John Kuhni started the company in Provo in 1937. Every day, it processes over 1,000 tons of animal carcasses and butcher scraps, along with restaurant grease collected from all over the state. That raw material is cooked and crushed into meat and bone meal used in animal feeds, as well as tallow for makeup and other products.

In recent years, Kuhni's grandsons fought in court over ownership of the company. A settlement finally left Kevin Kuhni with day-to-day control, and he oversaw the move to the new site just off I-15, about 15 miles south of Nephi, in 2004.

Problems began almost immediately.

"Kevin's a nice guy, but the management hasn't been there," said Tyler Young, an attorney for Kevin's brothers, Paul and Greg, who took over operations in March.

In January 2005, Juab County sheriff's deputies and officials from the Central Utah Public Health Department found a 10-foot-deep pit next to the plant containing "raw, untreated high-strength slaughterhouse wastes," according to court papers. The next month, they saw waste water running from the plant into nearby Chicken Creek.

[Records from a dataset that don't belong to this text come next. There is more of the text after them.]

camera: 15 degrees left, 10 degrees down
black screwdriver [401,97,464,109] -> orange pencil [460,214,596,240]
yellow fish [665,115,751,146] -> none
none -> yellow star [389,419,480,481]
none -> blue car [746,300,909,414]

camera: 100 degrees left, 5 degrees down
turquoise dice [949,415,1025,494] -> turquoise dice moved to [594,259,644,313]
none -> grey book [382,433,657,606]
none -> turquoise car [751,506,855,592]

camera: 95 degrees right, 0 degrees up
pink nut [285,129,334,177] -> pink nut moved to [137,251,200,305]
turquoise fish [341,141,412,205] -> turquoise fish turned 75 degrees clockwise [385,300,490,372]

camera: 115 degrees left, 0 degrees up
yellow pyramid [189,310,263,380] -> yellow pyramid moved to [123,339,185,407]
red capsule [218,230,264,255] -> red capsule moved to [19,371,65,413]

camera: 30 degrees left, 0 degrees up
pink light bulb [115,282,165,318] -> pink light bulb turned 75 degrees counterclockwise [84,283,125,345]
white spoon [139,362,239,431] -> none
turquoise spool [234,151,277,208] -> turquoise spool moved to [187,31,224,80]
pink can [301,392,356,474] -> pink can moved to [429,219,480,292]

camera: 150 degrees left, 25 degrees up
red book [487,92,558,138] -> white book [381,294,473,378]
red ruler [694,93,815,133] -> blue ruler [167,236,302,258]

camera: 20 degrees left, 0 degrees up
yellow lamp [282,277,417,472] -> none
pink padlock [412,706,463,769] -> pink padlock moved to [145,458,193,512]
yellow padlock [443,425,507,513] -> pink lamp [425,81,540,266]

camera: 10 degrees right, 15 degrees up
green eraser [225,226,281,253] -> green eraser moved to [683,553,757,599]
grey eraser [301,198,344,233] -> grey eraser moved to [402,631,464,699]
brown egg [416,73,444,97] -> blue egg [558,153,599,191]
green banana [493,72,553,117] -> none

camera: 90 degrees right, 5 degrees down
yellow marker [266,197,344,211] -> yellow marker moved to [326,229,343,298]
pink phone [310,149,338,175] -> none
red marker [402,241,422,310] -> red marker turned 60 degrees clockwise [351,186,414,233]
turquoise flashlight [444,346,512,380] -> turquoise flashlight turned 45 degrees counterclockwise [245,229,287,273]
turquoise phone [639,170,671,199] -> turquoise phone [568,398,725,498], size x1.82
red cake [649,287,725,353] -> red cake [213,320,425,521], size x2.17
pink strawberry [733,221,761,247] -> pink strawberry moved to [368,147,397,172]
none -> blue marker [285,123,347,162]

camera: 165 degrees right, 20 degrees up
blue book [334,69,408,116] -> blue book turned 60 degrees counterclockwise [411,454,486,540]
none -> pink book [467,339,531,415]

The officials notified the state Division of Water Quality, which took samples found to contain fecal bacteria and other contaminants. The division issued the first of six violation notices the company would rack up over the following years.

Melissa Hubbell, an assistant Utah attorney general who has overseen efforts to enforce court-ordered cleanup measures and state fines of nearly $200,000, says the violations were "very egregious."

They include allegations the company illegally dumped boiler water from the plant on private property in Sanpete, Juab and Utah counties. Residents saw trucks releasing the water into a pasture in Palmyra, in southern Utah County, several times in the summer of 2007 and sent a video of the dumping to the attorney general's office.

State investigators later went to the site and stopped a Kuhni truck driver who said he had dumped water there "a couple dozen times," court documents say.

Plant managers blamed the disposal problems on equipment failures, operator error and misunderstandings. Young says at least some of the dumping was done with the knowledge of property owners but concedes the company never had a permit for it.